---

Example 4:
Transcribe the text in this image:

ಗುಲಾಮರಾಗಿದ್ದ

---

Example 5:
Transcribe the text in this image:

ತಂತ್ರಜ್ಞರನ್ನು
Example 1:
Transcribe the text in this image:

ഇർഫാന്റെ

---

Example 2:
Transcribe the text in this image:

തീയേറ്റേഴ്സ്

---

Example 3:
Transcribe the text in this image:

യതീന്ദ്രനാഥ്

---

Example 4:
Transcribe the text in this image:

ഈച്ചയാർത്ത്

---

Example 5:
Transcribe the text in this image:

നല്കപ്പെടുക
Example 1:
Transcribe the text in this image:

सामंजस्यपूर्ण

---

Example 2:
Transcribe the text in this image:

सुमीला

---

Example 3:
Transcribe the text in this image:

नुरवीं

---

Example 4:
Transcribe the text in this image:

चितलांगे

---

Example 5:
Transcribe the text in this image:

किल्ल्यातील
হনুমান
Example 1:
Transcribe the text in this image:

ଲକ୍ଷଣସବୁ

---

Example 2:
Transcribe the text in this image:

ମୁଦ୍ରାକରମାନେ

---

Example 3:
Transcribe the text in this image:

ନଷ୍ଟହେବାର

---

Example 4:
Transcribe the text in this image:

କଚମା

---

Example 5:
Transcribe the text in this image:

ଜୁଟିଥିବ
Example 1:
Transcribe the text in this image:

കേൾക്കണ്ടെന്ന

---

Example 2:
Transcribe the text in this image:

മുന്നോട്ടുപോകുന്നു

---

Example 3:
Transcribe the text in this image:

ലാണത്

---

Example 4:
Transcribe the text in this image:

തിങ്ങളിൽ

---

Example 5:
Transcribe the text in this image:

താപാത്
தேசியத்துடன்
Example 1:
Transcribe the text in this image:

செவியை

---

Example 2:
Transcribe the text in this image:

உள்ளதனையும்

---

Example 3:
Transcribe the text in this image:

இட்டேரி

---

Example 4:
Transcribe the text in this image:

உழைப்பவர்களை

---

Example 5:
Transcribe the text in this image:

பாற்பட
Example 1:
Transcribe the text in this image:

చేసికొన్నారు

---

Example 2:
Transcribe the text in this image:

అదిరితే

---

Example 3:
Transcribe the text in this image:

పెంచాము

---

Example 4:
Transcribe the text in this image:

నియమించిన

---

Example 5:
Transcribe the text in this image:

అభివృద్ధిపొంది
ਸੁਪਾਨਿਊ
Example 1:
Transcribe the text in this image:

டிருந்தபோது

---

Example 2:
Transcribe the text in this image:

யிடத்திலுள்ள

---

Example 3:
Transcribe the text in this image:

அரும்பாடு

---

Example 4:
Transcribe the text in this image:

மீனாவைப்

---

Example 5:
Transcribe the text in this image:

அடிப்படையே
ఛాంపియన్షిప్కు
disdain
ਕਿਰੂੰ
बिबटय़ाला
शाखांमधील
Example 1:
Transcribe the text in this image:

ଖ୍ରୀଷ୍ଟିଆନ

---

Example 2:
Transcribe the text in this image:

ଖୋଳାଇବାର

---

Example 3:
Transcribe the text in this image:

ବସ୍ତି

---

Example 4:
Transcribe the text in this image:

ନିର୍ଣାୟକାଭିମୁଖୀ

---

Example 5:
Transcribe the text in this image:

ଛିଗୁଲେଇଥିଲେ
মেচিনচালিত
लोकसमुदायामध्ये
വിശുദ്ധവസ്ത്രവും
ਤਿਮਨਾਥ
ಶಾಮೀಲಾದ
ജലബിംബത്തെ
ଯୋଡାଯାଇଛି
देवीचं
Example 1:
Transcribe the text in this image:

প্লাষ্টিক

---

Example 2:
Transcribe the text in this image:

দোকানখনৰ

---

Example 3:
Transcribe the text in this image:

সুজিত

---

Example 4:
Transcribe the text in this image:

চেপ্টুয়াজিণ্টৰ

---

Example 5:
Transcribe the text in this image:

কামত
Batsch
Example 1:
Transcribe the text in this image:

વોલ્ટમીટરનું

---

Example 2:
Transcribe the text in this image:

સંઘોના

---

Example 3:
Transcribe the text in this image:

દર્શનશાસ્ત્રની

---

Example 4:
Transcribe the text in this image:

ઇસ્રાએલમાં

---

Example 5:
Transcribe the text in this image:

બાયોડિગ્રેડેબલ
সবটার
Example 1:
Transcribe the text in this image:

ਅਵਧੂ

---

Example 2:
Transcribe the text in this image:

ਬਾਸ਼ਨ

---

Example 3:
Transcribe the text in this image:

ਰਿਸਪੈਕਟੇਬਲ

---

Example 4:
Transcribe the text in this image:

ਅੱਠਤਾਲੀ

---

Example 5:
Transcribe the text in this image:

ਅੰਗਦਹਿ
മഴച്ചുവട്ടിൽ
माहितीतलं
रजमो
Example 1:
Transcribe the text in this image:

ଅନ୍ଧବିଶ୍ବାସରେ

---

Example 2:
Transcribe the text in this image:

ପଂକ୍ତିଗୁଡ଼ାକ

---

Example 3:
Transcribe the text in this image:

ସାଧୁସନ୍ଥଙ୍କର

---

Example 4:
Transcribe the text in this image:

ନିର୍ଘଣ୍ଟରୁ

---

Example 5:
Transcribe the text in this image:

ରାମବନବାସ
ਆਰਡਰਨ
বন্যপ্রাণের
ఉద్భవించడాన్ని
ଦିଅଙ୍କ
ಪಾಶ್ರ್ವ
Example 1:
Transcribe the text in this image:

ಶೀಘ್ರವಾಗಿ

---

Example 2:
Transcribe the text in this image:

→ TASK
Extract all of the data shown above and repeat it verbatim.

→ ANSWER SPACE
---

Example 4:
Transcribe the text in this image:

ಗುಲಾಮರಾಗಿದ್ದ

---

Example 5:
Transcribe the text in this image:

ತಂತ್ರಜ್ಞರನ್ನು
Example 1:
Transcribe the text in this image:

ഇർഫാന്റെ

---

Example 2:
Transcribe the text in this image:

തീയേറ്റേഴ്സ്

---

Example 3:
Transcribe the text in this image:

യതീന്ദ്രനാഥ്

---

Example 4:
Transcribe the text in this image:

ഈച്ചയാർത്ത്

---

Example 5:
Transcribe the text in this image:

നല്കപ്പെടുക
Example 1:
Transcribe the text in this image:

सामंजस्यपूर्ण

---

Example 2:
Transcribe the text in this image:

सुमीला

---

Example 3:
Transcribe the text in this image:

नुरवीं

---

Example 4:
Transcribe the text in this image:

चितलांगे

---

Example 5:
Transcribe the text in this image:

किल्ल्यातील
হনুমান
Example 1:
Transcribe the text in this image:

ଲକ୍ଷଣସବୁ

---

Example 2:
Transcribe the text in this image:

ମୁଦ୍ରାକରମାନେ

---

Example 3:
Transcribe the text in this image:

ନଷ୍ଟହେବାର

---

Example 4:
Transcribe the text in this image:

କଚମା

---

Example 5:
Transcribe the text in this image:

ଜୁଟିଥିବ
Example 1:
Transcribe the text in this image:

കേൾക്കണ്ടെന്ന

---

Example 2:
Transcribe the text in this image:

മുന്നോട്ടുപോകുന്നു

---

Example 3:
Transcribe the text in this image:

ലാണത്

---

Example 4:
Transcribe the text in this image:

തിങ്ങളിൽ

---

Example 5:
Transcribe the text in this image:

താപാത്
தேசியத்துடன்
Example 1:
Transcribe the text in this image:

செவியை

---

Example 2:
Transcribe the text in this image:

உள்ளதனையும்

---

Example 3:
Transcribe the text in this image:

இட்டேரி

---

Example 4:
Transcribe the text in this image:

உழைப்பவர்களை

---

Example 5:
Transcribe the text in this image:

பாற்பட
Example 1:
Transcribe the text in this image:

చేసికొన్నారు

---

Example 2:
Transcribe the text in this image:

అదిరితే

---

Example 3:
Transcribe the text in this image:

పెంచాము

---

Example 4:
Transcribe the text in this image:

నియమించిన

---

Example 5:
Transcribe the text in this image:

అభివృద్ధిపొంది
ਸੁਪਾਨਿਊ
Example 1:
Transcribe the text in this image:

டிருந்தபோது

---

Example 2:
Transcribe the text in this image:

யிடத்திலுள்ள

---

Example 3:
Transcribe the text in this image:

அரும்பாடு

---

Example 4:
Transcribe the text in this image:

மீனாவைப்

---

Example 5:
Transcribe the text in this image:

அடிப்படையே
ఛాంపియన్షిప్కు
disdain
ਕਿਰੂੰ
बिबटय़ाला
शाखांमधील
Example 1:
Transcribe the text in this image:

ଖ୍ରୀଷ୍ଟିଆନ

---

Example 2:
Transcribe the text in this image:

ଖୋଳାଇବାର

---

Example 3:
Transcribe the text in this image:

ବସ୍ତି

---

Example 4:
Transcribe the text in this image:

ନିର୍ଣାୟକାଭିମୁଖୀ

---

Example 5:
Transcribe the text in this image:

ଛିଗୁଲେଇଥିଲେ
মেচিনচালিত
लोकसमुदायामध्ये
വിശുദ്ധവസ്ത്രവും
ਤਿਮਨਾਥ
ಶಾಮೀಲಾದ
ജലബിംബത്തെ
ଯୋଡାଯାଇଛି
देवीचं
Example 1:
Transcribe the text in this image:

প্লাষ্টিক

---

Example 2:
Transcribe the text in this image:

দোকানখনৰ

---

Example 3:
Transcribe the text in this image:

সুজিত

---

Example 4:
Transcribe the text in this image:

চেপ্টুয়াজিণ্টৰ

---

Example 5:
Transcribe the text in this image:

কামত
Batsch
Example 1:
Transcribe the text in this image:

વોલ્ટમીટરનું

---

Example 2:
Transcribe the text in this image:

સંઘોના

---

Example 3:
Transcribe the text in this image:

દર્શનશાસ્ત્રની

---

Example 4:
Transcribe the text in this image:

ઇસ્રાએલમાં

---

Example 5:
Transcribe the text in this image:

બાયોડિગ્રેડેબલ
সবটার
Example 1:
Transcribe the text in this image:

ਅਵਧੂ

---

Example 2:
Transcribe the text in this image:

ਬਾਸ਼ਨ

---

Example 3:
Transcribe the text in this image:

ਰਿਸਪੈਕਟੇਬਲ

---

Example 4:
Transcribe the text in this image:

ਅੱਠਤਾਲੀ

---

Example 5:
Transcribe the text in this image:

ਅੰਗਦਹਿ
മഴച്ചുവട്ടിൽ
माहितीतलं
रजमो
Example 1:
Transcribe the text in this image:

ଅନ୍ଧବିଶ୍ବାସରେ

---

Example 2:
Transcribe the text in this image:

ପଂକ୍ତିଗୁଡ଼ାକ

---

Example 3:
Transcribe the text in this image:

ସାଧୁସନ୍ଥଙ୍କର

---

Example 4:
Transcribe the text in this image:

ନିର୍ଘଣ୍ଟରୁ

---

Example 5:
Transcribe the text in this image:

ରାମବନବାସ
ਆਰਡਰਨ
বন্যপ্রাণের
ఉద్భవించడాన్ని
ଦିଅଙ୍କ
ಪಾಶ್ರ್ವ
Example 1:
Transcribe the text in this image:

ಶೀಘ್ರವಾಗಿ

---

Example 2:
Transcribe the text in this image:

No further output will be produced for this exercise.